Seul un artifice subtil de rhétorique peut faire croire à une frontière possible entre l’Asie et l’Europe. Les critères géographiques possibles ne coïncident en rien avec ceux forgés par l’Histoire. Selon les pays, on dénombre de 4 à 7 continents, sans accord scientifique sur un critère permettant de trancher définitivement la question. Si l’Asie n’est pas l’Europe, la frontière entre les deux s’étend sur de vastes zones où les influences se mélangent, où les caractères se brouillent, où quitter l’un n’est pas tout à fait entrer dans l’autre. La sensation est particulièrement prégnante lorsque l’on passe une frontière en terrestre. En dehors des marqueurs symboliques et des formalités administratives, le paysage juste avant est bien le même que le paysage juste après et les manières de vivre restent similaires. L’homogénéité d’une population au sein d’un territoire est loin d’être acquise dans de nombreux pays où vivent de multiples ethnies, où se parlent diverses langues, où cohabitent plusieurs religions. L’unité politique est souvent le fruit d’une volonté, telle celle qui a conduit en France à imposer la langue française sur tout l’hexagone. Quelques fois, l’idée même de la juxtaposition dans l’harmonie de populations différentes peut être la base d’une unité nationale se réalisant dans le fait même d’être une nation plurielle et métissée. Ce message de l’unité dans la diversité est certainement porteur de sens pour un avenir pacifié.

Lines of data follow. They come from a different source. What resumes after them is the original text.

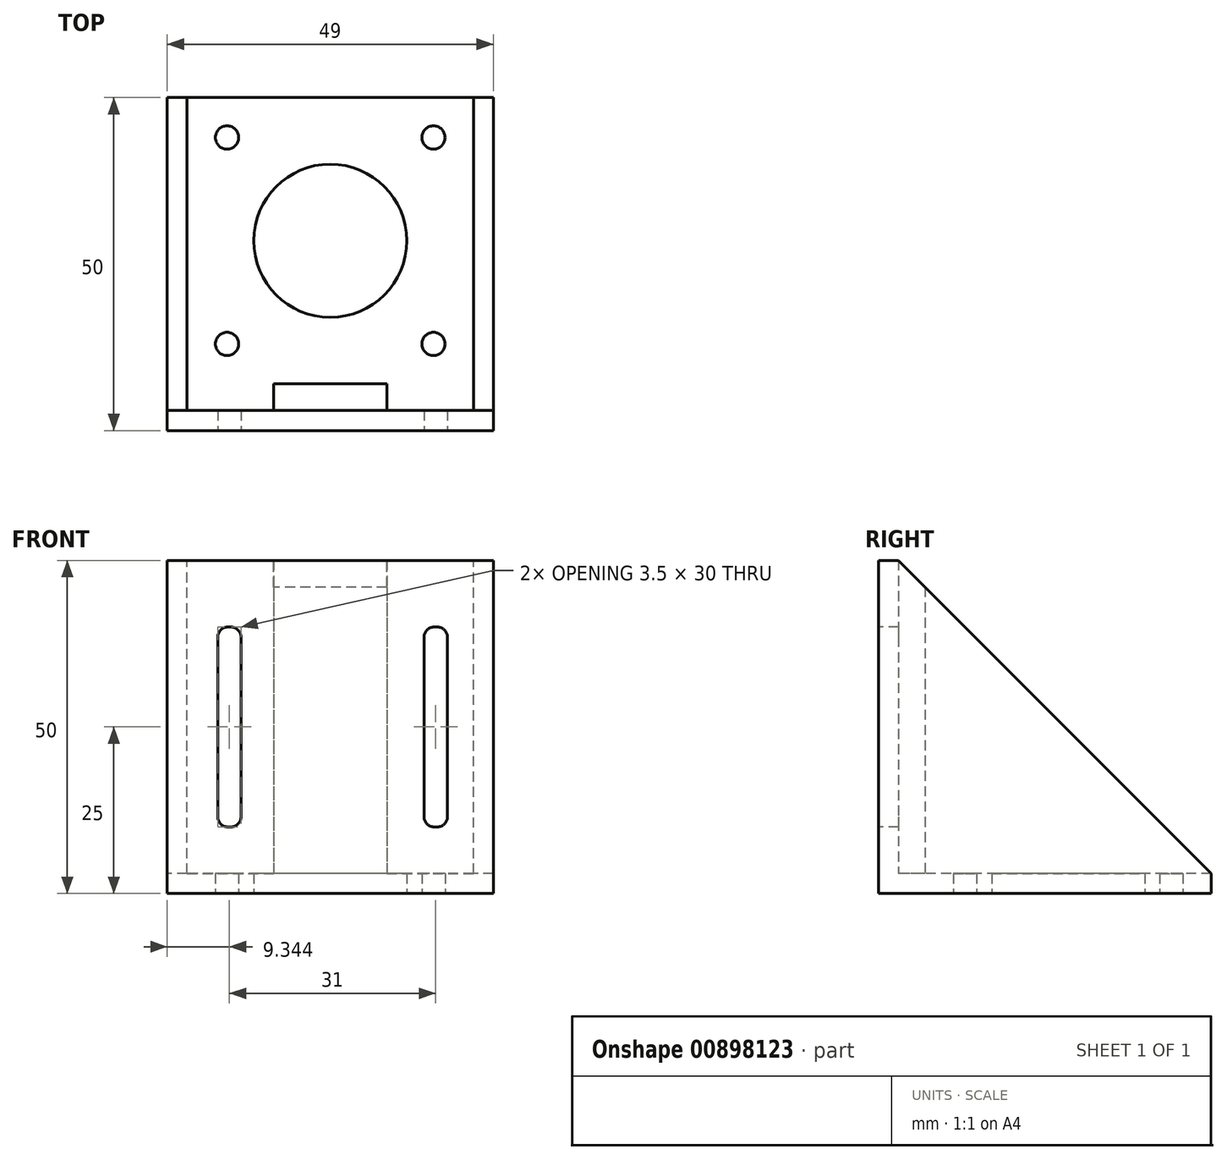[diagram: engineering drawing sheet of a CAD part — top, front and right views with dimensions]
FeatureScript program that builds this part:
annotation { "Feature Type Name" : "Feature", "Feature Type Description" : "" }
export const myFeature = defineFeature(function(context is Context, id is Id, definition is map)
    precondition{}
    {
        {
            var Q0;
            Q0=qCreatedBy(makeId("Top.planeOp"),FACE);
            var sketch = newSketch(context, id + "F0", { "sketchPlane" : qUnion([Q0])});
            skLineSegment(sketch, "E0.bottom", {"start": v(21.5, 21.5) * mm, "end": v(-21.5, 21.5) * mm});
            skLineSegment(sketch, "E0.top", {"start": v(21.5, -21.5) * mm, "end": v(-21.5, -21.5) * mm});
            skLineSegment(sketch, "E0.left", {"start": v(21.5, 21.5) * mm, "end": v(21.5, -21.5) * mm});
            skLineSegment(sketch, "E0.right", {"start": v(-21.5, 21.5) * mm, "end": v(-21.5, -21.5) * mm});
            skPoint(sketch, "E0.middle", {"position": v(0, 0) * mm});
            skCircle(sketch, "E1", {"center": v(0, 0) * mm, "radius": 11.5 * mm});
            skCircle(sketch, "E2", {"center": v(15.5, 15.5) * mm, "radius": 1.75 * mm});
            skCircle(sketch, "E3.0.1.0", {"center": v(15.5, -15.5) * mm, "radius": 1.75 * mm});
            skCircle(sketch, "E3.1.0.0", {"center": v(-15.5, 15.5) * mm, "radius": 1.75 * mm});
            skCircle(sketch, "E3.1.1.0", {"center": v(-15.5, -15.5) * mm, "radius": 1.75 * mm});
            skLineSegment(sketch, "E3.direction1", {"start": v(15.5, 15.5) * mm, "end": v(-15.5, 15.5) * mm, "construction": true});
            skLineSegment(sketch, "E3.direction2", {"start": v(15.5, 15.5) * mm, "end": v(15.5, -15.5) * mm, "construction": true});
            skLineSegment(sketch, "E4.top", {"start": v(-24.5, -28.5) * mm, "end": v(24.5, -28.5) * mm});
            skLineSegment(sketch, "E5.top", {"start": v(-24.5, -25.5) * mm, "end": v(24.5, -25.5) * mm});
            skLineSegment(sketch, "E5.left", {"start": v(-24.5, -28.5) * mm, "end": v(-24.5, -25.5) * mm});
            skLineSegment(sketch, "E5.right", {"start": v(24.5, -28.5) * mm, "end": v(24.5, -25.5) * mm});
            skLineSegment(sketch, "E6", {"start": v(-8.5, -21.5) * mm, "end": v(-8.5, -25.5) * mm});
            skLineSegment(sketch, "E7", {"start": v(8.5, -21.5) * mm, "end": v(8.5, -25.5) * mm});
            skLineSegment(sketch, "E8.bottom", {"start": v(-24.5, -25.5) * mm, "end": v(-21.5, -25.5) * mm});
            skLineSegment(sketch, "E8.top", {"start": v(-24.5, 21.5) * mm, "end": v(-21.5, 21.5) * mm});
            skLineSegment(sketch, "E8.left", {"start": v(-24.5, -25.5) * mm, "end": v(-24.5, 21.5) * mm});
            skLineSegment(sketch, "E8.right", {"start": v(-21.5, -25.5) * mm, "end": v(-21.5, 21.5) * mm});
            skLineSegment(sketch, "E9.bottom", {"start": v(21.5, 21.5) * mm, "end": v(24.5, 21.5) * mm});
            skLineSegment(sketch, "E9.top", {"start": v(21.5, -25.5) * mm, "end": v(24.5, -25.5) * mm});
            skLineSegment(sketch, "E9.left", {"start": v(21.5, 21.5) * mm, "end": v(21.5, -25.5) * mm});
            skLineSegment(sketch, "E9.right", {"start": v(24.5, 21.5) * mm, "end": v(24.5, -25.5) * mm});
            skSolve(sketch);
        }
        {
            var Q0;
            Q0=makeQuery(id+"F0.imprint","IMPRINT",FACE,{"disambiguationData":[TD([[makeQuery(id+"F0.imprint","IMPRINT",EDGE,{"derivedFrom":sQuery(id+"F0.wireOp",EDGE,"E0.right")}),-1.0]])]});
            var Q1;
            Q1=makeQuery(id+"F0.imprint","IMPRINT",FACE,{"disambiguationData":[TD([[makeQuery(id+"F0.imprint","IMPRINT",EDGE,{"derivedFrom":sQuery(id+"F0.wireOp",EDGE,"E4.top")}),1.0]])]});
            var Q2;
            Q2=makeQuery(id+"F0.imprint","IMPRINT",FACE,{"disambiguationData":[TD([[makeQuery(id+"F0.imprint","IMPRINT",EDGE,{"derivedFrom":sQuery(id+"F0.wireOp",EDGE,"E0.left")}),1.0]])]});
            var Q3;
            {var subQ2=sQuery(id+"F0.wireOp",EDGE,"E6");Q3=makeQuery(id+"F0.imprint","IMPRINT",FACE,{"disambiguationData":[TD([[makeQuery(id+"F0.imprint","IMPRINT",EDGE,{"derivedFrom":subQ2}),1.0]])]});}
            extrude(context, id + "F1", {"entities" : qUnion([Q0, Q1, Q2, Q3]), "depth" : 50 * mm, "offsetDistance" : 25 * mm});
        }
        {
            var Q0;
            Q0=makeQuery(id+"F0.imprint","IMPRINT",FACE,{"disambiguationData":[TD([[makeQuery(id+"F0.imprint","IMPRINT",EDGE,{"derivedFrom":sQuery(id+"F0.wireOp",EDGE,"E0.bottom")}),1.0]])]});
            var Q1;
            {var subQ0=sQuery(id+"F0.wireOp",EDGE,"E7");Q1=makeQuery(id+"F0.imprint","IMPRINT",FACE,{"disambiguationData":[TD([[makeQuery(id+"F0.imprint","IMPRINT",EDGE,{"derivedFrom":subQ0}),1.0]])]});}
            var Q2;
            {var subQ2=sQuery(id+"F0.wireOp",EDGE,"E6");Q2=makeQuery(id+"F0.imprint","IMPRINT",FACE,{"disambiguationData":[TD([[makeQuery(id+"F0.imprint","IMPRINT",EDGE,{"derivedFrom":subQ2}),-1.0]])]});}
            extrude(context, id + "F2", {"entities" : qUnion([Q0, Q1, Q2]), "operationType" : NewBodyOperationType.ADD, "depth" : 3 * mm, "offsetDistance" : 25 * mm});
        }
        {
            var Q0;
            Q0=makeQuery(id+"F1.opExtrude","SWEPT_FACE",FACE,{"disambiguationData":[OSD([sQuery(id+"F0.wireOp",EDGE,"E0.left"),sQuery(id+"F0.wireOp",EDGE,"E9.left")])]});
            var sketch = newSketch(context, id + "F3", { "sketchPlane" : qUnion([Q0])});
            skLineSegment(sketch, "E10", {"start": v(25.5, 50) * mm, "end": v(-21.5, 3) * mm});
            skLineSegment(sketch, "E11", {"start": v(-21.5, 3) * mm, "end": v(-21.5, 50) * mm});
            skLineSegment(sketch, "E12", {"start": v(-21.5, 50) * mm, "end": v(25.5, 50) * mm});
            skSolve(sketch);
        }
        {
            var Q0;
            Q0=makeQuery(id+"F3.imprint","IMPRINT",FACE,{"disambiguationData":[TD([[makeQuery(id+"F3.imprint","IMPRINT",EDGE,{"derivedFrom":sQuery(id+"F3.wireOp",EDGE,"E10")}),-1.0]])]});
            extrude(context, id + "F4", {"entities" : qUnion([Q0]), "operationType" : NewBodyOperationType.REMOVE, "oppositeDirection" : true, "depth" : 5 * mm, "offsetDistance" : 25 * mm, "hasSecondDirection" : true, "secondDirectionOppositeDirection" : false, "secondDirectionDepth" : 50 * mm});
        }
        {
            var Q0;
            Q0=makeQuery(id+"F1.opExtrude","SWEPT_FACE",FACE,{"disambiguationData":[OSD([sQuery(id+"F0.wireOp",EDGE,"E4.top")])]});
            var sketch = newSketch(context, id + "F5", { "sketchPlane" : qUnion([Q0])});
            skLineSegment(sketch, "E13.bottom", {"start": v(16.1, 40) * mm, "end": v(15.6, 40) * mm});
            skLineSegment(sketch, "E13.top", {"start": v(16.1, 10) * mm, "end": v(15.6, 10) * mm});
            skLineSegment(sketch, "E13.left", {"start": v(17.6, 38.5) * mm, "end": v(17.6, 11.5) * mm});
            skLineSegment(sketch, "E13.right", {"start": v(14.1, 38.5) * mm, "end": v(14.1, 11.5) * mm});
            skPoint(sketch, "E13.middle", {"position": v(15.84, 25) * mm});
            skPoint(sketch, "E14.visualSharp", {"position": v(17.6, 40) * mm});
            skArc(sketch, "E14.filletArc", {"start": v(17.6, 38.5) * mm, "mid": v(17.16, 39.56) * mm, "end": v(16.1, 40) * mm});
            skPoint(sketch, "E15.visualSharp", {"position": v(14.1, 40) * mm});
            skArc(sketch, "E15.filletArc", {"start": v(15.6, 40) * mm, "mid": v(14.53, 39.56) * mm, "end": v(14.1, 38.5) * mm});
            skPoint(sketch, "E16.visualSharp", {"position": v(14.1, 10) * mm});
            skArc(sketch, "E16.filletArc", {"start": v(14.1, 11.5) * mm, "mid": v(14.53, 10.44) * mm, "end": v(15.6, 10) * mm});
            skPoint(sketch, "E17.visualSharp", {"position": v(17.6, 10) * mm});
            skArc(sketch, "E17.filletArc", {"start": v(16.1, 10) * mm, "mid": v(17.16, 10.44) * mm, "end": v(17.6, 11.5) * mm});
            skLineSegment(sketch, "E18.1.0.0", {"start": v(-13.4, 38.5) * mm, "end": v(-13.4, 11.5) * mm});
            skPoint(sketch, "E18.1.0.1", {"position": v(-13.4, 40) * mm});
            skLineSegment(sketch, "E18.1.0.2", {"start": v(-16.9, 38.5) * mm, "end": v(-16.9, 11.5) * mm});
            skPoint(sketch, "E18.1.0.3", {"position": v(-15.16, 25) * mm});
            skPoint(sketch, "E18.1.0.4", {"position": v(-13.4, 10) * mm});
            skPoint(sketch, "E18.1.0.5", {"position": v(-16.9, 40) * mm});
            skPoint(sketch, "E18.1.0.6", {"position": v(-16.9, 10) * mm});
            skArc(sketch, "E18.1.0.7", {"start": v(-13.4, 38.5) * mm, "mid": v(-13.84, 39.56) * mm, "end": v(-14.9, 40) * mm});
            skArc(sketch, "E18.1.0.8", {"start": v(-16.9, 11.5) * mm, "mid": v(-16.47, 10.44) * mm, "end": v(-15.4, 10) * mm});
            skArc(sketch, "E18.1.0.9", {"start": v(-15.4, 40) * mm, "mid": v(-16.47, 39.56) * mm, "end": v(-16.9, 38.5) * mm});
            skArc(sketch, "E18.1.0.10", {"start": v(-14.9, 10) * mm, "mid": v(-13.84, 10.44) * mm, "end": v(-13.4, 11.5) * mm});
            skLineSegment(sketch, "E18.1.0.11", {"start": v(-14.9, 40) * mm, "end": v(-15.4, 40) * mm});
            skLineSegment(sketch, "E18.1.0.12", {"start": v(-14.9, 10) * mm, "end": v(-15.4, 10) * mm});
            skLineSegment(sketch, "E18.direction1", {"start": v(14.1, 10) * mm, "end": v(-16.9, 10) * mm, "construction": true});
            skSolve(sketch);
        }
        {
            var Q0;
            Q0=makeQuery(id+"F5.imprint","IMPRINT",FACE,{"disambiguationData":[TD([[makeQuery(id+"F5.imprint","IMPRINT",EDGE,{"derivedFrom":sQuery(id+"F5.wireOp",EDGE,"E13.bottom")}),1.0]])]});
            var Q1;
            Q1=makeQuery(id+"F5.imprint","IMPRINT",FACE,{"disambiguationData":[TD([[makeQuery(id+"F5.imprint","IMPRINT",EDGE,{"derivedFrom":sQuery(id+"F5.wireOp",EDGE,"E18.1.0.0")}),-1.0]])]});
            extrude(context, id + "F6", {"entities" : qUnion([Q0, Q1]), "operationType" : NewBodyOperationType.REMOVE, "oppositeDirection" : true, "depth" : 3 * mm, "offsetDistance" : 25 * mm});
        }
        {
            var Q0;
            Q0=makeQuery(id+"F1.opExtrude","SWEPT_BODY",BODY,{"disambiguationData":[OSD([sQuery(id+"F0.wireOp",EDGE,"E0.top"),sQuery(id+"F0.wireOp",EDGE,"E0.left"),sQuery(id+"F0.wireOp",EDGE,"E0.right"),sQuery(id+"F0.wireOp",EDGE,"E4.top"),sQuery(id+"F0.wireOp",EDGE,"E5.top"),sQuery(id+"F0.wireOp",EDGE,"E5.left"),sQuery(id+"F0.wireOp",EDGE,"E5.right"),sQuery(id+"F0.wireOp",EDGE,"E6"),sQuery(id+"F0.wireOp",EDGE,"E7"),sQuery(id+"F0.wireOp",EDGE,"E8.top"),sQuery(id+"F0.wireOp",EDGE,"E8.left"),sQuery(id+"F0.wireOp",EDGE,"E8.right"),sQuery(id+"F0.wireOp",EDGE,"E9.bottom"),sQuery(id+"F0.wireOp",EDGE,"E9.left"),sQuery(id+"F0.wireOp",EDGE,"E9.right")])]});
            transform(context, id + "F7", {"entities" : qUnion([Q0]), "transformType" : TransformType.TRANSLATION_3D, "dx" : 0 * mm, "dy" : 0 * mm, "dz" : 0 * mm, "makeCopy" : true});
        }
        {
            var Q0;
            Q0=makeQuery(id+"F7.opPattern","COPY",BODY,{"derivedFrom":makeQuery(id+"F1.opExtrude","SWEPT_BODY",BODY,{"disambiguationData":[OSD([sQuery(id+"F0.wireOp",EDGE,"E0.top"),sQuery(id+"F0.wireOp",EDGE,"E0.left"),sQuery(id+"F0.wireOp",EDGE,"E0.right"),sQuery(id+"F0.wireOp",EDGE,"E4.top"),sQuery(id+"F0.wireOp",EDGE,"E5.top"),sQuery(id+"F0.wireOp",EDGE,"E5.left"),sQuery(id+"F0.wireOp",EDGE,"E5.right"),sQuery(id+"F0.wireOp",EDGE,"E6"),sQuery(id+"F0.wireOp",EDGE,"E7"),sQuery(id+"F0.wireOp",EDGE,"E8.top"),sQuery(id+"F0.wireOp",EDGE,"E8.left"),sQuery(id+"F0.wireOp",EDGE,"E8.right"),sQuery(id+"F0.wireOp",EDGE,"E9.bottom"),sQuery(id+"F0.wireOp",EDGE,"E9.left"),sQuery(id+"F0.wireOp",EDGE,"E9.right")])]}),"instanceName":"1"});
            deleteBodies(context, id + "F8", {"entities" : qUnion([Q0])});
        }
        {
            var Q0;
            Q0=makeQuery(id+"F1.opExtrude","SWEPT_BODY",BODY,{"disambiguationData":[OSD([sQuery(id+"F0.wireOp",EDGE,"E0.top"),sQuery(id+"F0.wireOp",EDGE,"E0.left"),sQuery(id+"F0.wireOp",EDGE,"E0.right"),sQuery(id+"F0.wireOp",EDGE,"E4.top"),sQuery(id+"F0.wireOp",EDGE,"E5.top"),sQuery(id+"F0.wireOp",EDGE,"E5.left"),sQuery(id+"F0.wireOp",EDGE,"E5.right"),sQuery(id+"F0.wireOp",EDGE,"E6"),sQuery(id+"F0.wireOp",EDGE,"E7"),sQuery(id+"F0.wireOp",EDGE,"E8.top"),sQuery(id+"F0.wireOp",EDGE,"E8.left"),sQuery(id+"F0.wireOp",EDGE,"E8.right"),sQuery(id+"F0.wireOp",EDGE,"E9.bottom"),sQuery(id+"F0.wireOp",EDGE,"E9.left"),sQuery(id+"F0.wireOp",EDGE,"E9.right")])]});
            transform(context, id + "F9", {"entities" : qUnion([Q0]), "transformType" : TransformType.TRANSLATION_3D, "dx" : 0 * mm, "dy" : 0 * mm, "dz" : 0 * mm, "makeCopy" : true});
        }
        {
            var Q0;
            Q0=makeQuery(id+"F9.opPattern","COPY",BODY,{"derivedFrom":makeQuery(id+"F1.opExtrude","SWEPT_BODY",BODY,{"disambiguationData":[OSD([sQuery(id+"F0.wireOp",EDGE,"E0.top"),sQuery(id+"F0.wireOp",EDGE,"E0.left"),sQuery(id+"F0.wireOp",EDGE,"E0.right"),sQuery(id+"F0.wireOp",EDGE,"E4.top"),sQuery(id+"F0.wireOp",EDGE,"E5.top"),sQuery(id+"F0.wireOp",EDGE,"E5.left"),sQuery(id+"F0.wireOp",EDGE,"E5.right"),sQuery(id+"F0.wireOp",EDGE,"E6"),sQuery(id+"F0.wireOp",EDGE,"E7"),sQuery(id+"F0.wireOp",EDGE,"E8.top"),sQuery(id+"F0.wireOp",EDGE,"E8.left"),sQuery(id+"F0.wireOp",EDGE,"E8.right"),sQuery(id+"F0.wireOp",EDGE,"E9.bottom"),sQuery(id+"F0.wireOp",EDGE,"E9.left"),sQuery(id+"F0.wireOp",EDGE,"E9.right")])]}),"instanceName":"1"});
            deleteBodies(context, id + "F10", {"entities" : qUnion([Q0])});
        }
    });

Rien n’a autant varié au cours du temps que le tracé des frontières entre royaumes, empires, duchés et autres entités territoriales. Si l’émergence des États Nations a stabilisé provisoirement nombre de frontières en consacrant un modèle politique international, l’ordre mondial continue de subir de multiples variations. La frontière étant un artifice politique, rien ne garantit sa stabilité en dehors d’un accord sur un tracé historique et le renoncement à l’invasion de l’espace désormais acquis à un autre. Ceci suppose un développement économique suffisant, une stabilité politique et une mise en veille de la prétention des idéologies profanes ou religieuses à détenir la vérité. Car au-delà des variations géographiques et culturelles, la frontière la plus infranchissable est bien dans la tête des uns à qui ne reviennent pas la tête des autres.